Portugal é o segundo país com a mais elevada prevalência de doenças psiquiátricas da Europa. As perturbações mentais afetam mais de uma em cada cinco pessoas. As perturbações mentais e do comportamento são a segunda causa das doenças em Portugal (11,8%), mais do que as doenças oncológicas (10,4%) e quase ao nível das doenças cérebro-cardiovasculares (13,7%). Sendo o seu impacto económico de mais de 4,7 mil milhões de euros anuais em despesas diretas de saúde. Em 10 anos, a venda de antidepressivos e antipsicóticos cresceu 82% e 72%, respetivamente. No último ano, o consumo de embalagens de psicofármacos subiu para quase 30 milhões, com um impacto nos encargos do Serviço Nacional de Saúde de 156,6 milhões (+24%). Dados de um estudo da Angelini Pharma Portugal, da Sociedade Portuguesa de Psiquiatria e da Saúde Mental e do Infarmed.
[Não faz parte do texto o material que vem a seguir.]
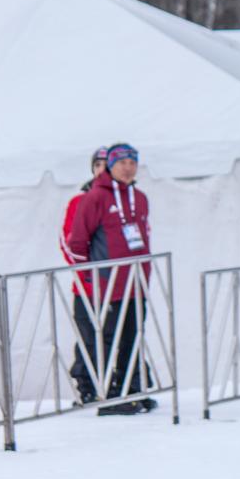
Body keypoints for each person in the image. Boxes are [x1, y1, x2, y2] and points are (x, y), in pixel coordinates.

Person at [67, 143, 156, 416]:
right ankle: (102, 393)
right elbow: (76, 241)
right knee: (104, 338)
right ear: (110, 166)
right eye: (122, 162)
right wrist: (89, 277)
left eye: (133, 161)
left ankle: (130, 389)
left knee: (133, 335)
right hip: (107, 285)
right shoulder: (93, 198)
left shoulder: (139, 197)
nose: (128, 167)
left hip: (136, 283)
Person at [60, 146, 109, 404]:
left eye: (106, 164)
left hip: (119, 285)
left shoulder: (123, 200)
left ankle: (120, 383)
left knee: (120, 335)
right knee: (88, 337)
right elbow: (69, 241)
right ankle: (87, 385)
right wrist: (87, 273)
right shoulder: (79, 202)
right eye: (98, 165)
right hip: (89, 286)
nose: (103, 169)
Se, no entanto, tomarmos a doença psicológica como um degrau onde as perturbações psíquicas poderão ainda não ter necessidade de recorrer a psicofármacos ou o façam de forma adjuvante, os números da doença psíquica são, em Portugal, verdadeiramente, alarmantes. Tendo vindo a acentuar-se, numa escalada inquietante, depois da pandemia. Quer pela forma como uma tal provação terá tido impacto nos equilíbrios psíquicos mais ou menos frágeis, quer pelo modo como o contexto social, as circunstâncias económicas, a turbulência ambiental, os contextos de guerra e as dependências digitais trouxeram a muitas pessoas. Com repercussões enormes no trabalho e nos desempenhos profissionais: 61% dos portugueses estão em risco ou já se encontram em estado de burnout, de acordo com dados europeus recentes e mais de 70% dos trabalhadores portugueses manifestam sintomas associados a esgotamento físico e psicológico, fazendo com que Portugal esteja no topo dos rankings europeus de risco de exaustão laboral, com custos de cerca de 5,3 mil milhões de euros por ano; dados da OPP. Tendo toda esta rede de doença psicológica repercussões graves na dinâmica familiar e na saúde mental das crianças e dos adolescentes.
Chegados aqui, não seria de transformar a saúde mental numa questão de regime e, desde a escola, assumi-la como urgência, pensando nos dias de hoje e no futuro? Será a saúde mental um luxo ou uma necessidade?